Craig James is acting as British Columbia's chief electoral officer while a legislative committee seeks a replacement for Harry Neufeld, whose term in the position ended in June.
But this week staff at the independent, non-partisan body learned that James had made a major change to their organization. A "restructuring" has pushed out the second in command, deputy chief electoral officer Linda Johnson.
"I was told the acting chief electoral officer is reorganizing Elections B.C. and my position as deputy chief electoral officer was eliminated," said Johnson, reached at home Thursday morning. She had been with Elections B.C. for 28 years, the last 19 of them as deputy CEO.
Elections B.C. oversees provincial elections and referenda in the province, and in August, Elections B.C. certified the success of the petition to repeal the harmonized sales tax.

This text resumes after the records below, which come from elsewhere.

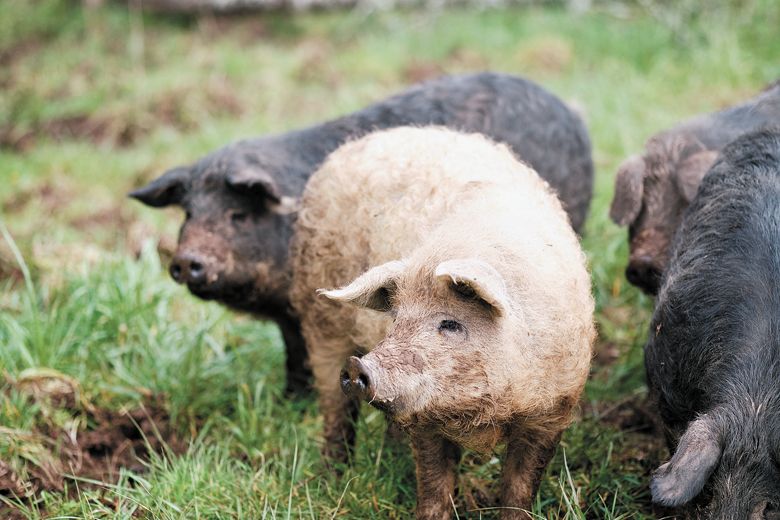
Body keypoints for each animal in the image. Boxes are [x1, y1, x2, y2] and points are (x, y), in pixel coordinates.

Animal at [129, 71, 592, 392]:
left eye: (237, 215)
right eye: (188, 214)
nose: (186, 260)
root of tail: (570, 112)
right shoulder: (290, 315)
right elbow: (294, 352)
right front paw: (290, 398)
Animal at [290, 127, 596, 520]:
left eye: (450, 324)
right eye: (397, 318)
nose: (359, 366)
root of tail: (358, 142)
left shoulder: (553, 410)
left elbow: (521, 486)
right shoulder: (424, 419)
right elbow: (435, 483)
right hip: (319, 321)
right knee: (335, 410)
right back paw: (331, 478)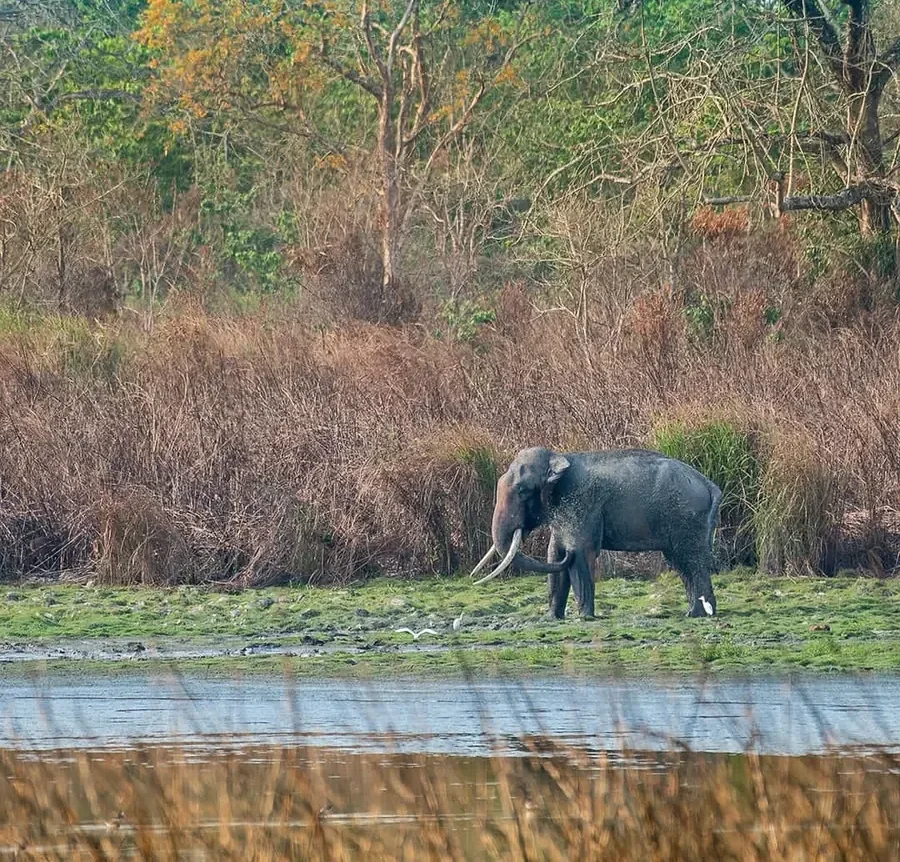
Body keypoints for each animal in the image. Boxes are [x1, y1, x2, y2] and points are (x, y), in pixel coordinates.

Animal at [470, 447, 722, 619]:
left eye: (523, 491)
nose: (473, 579)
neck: (560, 457)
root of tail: (711, 486)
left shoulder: (581, 504)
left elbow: (580, 553)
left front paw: (584, 617)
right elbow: (554, 556)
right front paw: (552, 618)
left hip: (687, 518)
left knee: (692, 561)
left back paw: (697, 614)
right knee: (681, 564)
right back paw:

The position is defined in the Elections Act and has all the same powers and authority as the CEO, with the exception of making regulations, said Johnson.
The acting CEO, Craig James, is away at a conference and will be unavailable until Sept. 20, said Elections B.C. spokesperson Don Main. Main said the conference has to do with James' volunteer work.
Ruled against Hansen
In her work for Elections B.C., Johnson was focussed on policy, legislation, compliance, enforcement and education.
In April, for example, when Elections B.C. ruled that the provincial government could not send out a budget mailer with extensive information touting the new harmonized sales tax, it was Johnson's signature on the letter.
Finance Minister Colin Hansen at the time called the ruling "surprising and disappointing" and suggested the non-partisan agency might be treating the Liberal government unfairly. "We will fully expect Elections B.C. to apply the law equally to everyone involved in the HST debate, including the NDP and Bill Vander Zalm and his canvassers," he said.
Johnson declined to speculate on why she's out of a job or second guess James' decision, though she acknowledged losing its two most senior officials in three months is significant for Elections B.C. "It's bound to change things in the organization," she said.
The organization is strong enough to withstand the change, however, she said. "It's a place I was really proud to work for."
Normally the chief electoral officer is appointed by an all-party committee that "is responsible for making a unanimous recommendation to the Legislative Assembly on who should be appointed to this important position," according to the Elections B.C. website.
Neufeld's term ended June 5, but the committee which was formed on May 6 had not yet found a replacement. In the meantime the Liberal government appointed James, who was the legislature's clerk of committees.
The Vancouver Sun's Vaughn Palmer questioned the appointment in a June 4 column: "Here was the government, unilaterally appointing a new temporary head of the office, without even the courtesy of consulting the opposition in advance."
He wondered whether the government was putting James in an "awkward position."
A spokesperson said government house leader and attorney general Mike de Jong would be unavailable to comment. "The AG's not going to comment on an internal staffing matter. It would be inappropriate."
The NDP decided not to comment until more could be learned about the reorganization.
James' received heavy criticism in August when he initially declined to forward the successful petition to repeal the HST to the select standing committee on legislative initiatives until a court challenge by business groups could be heard.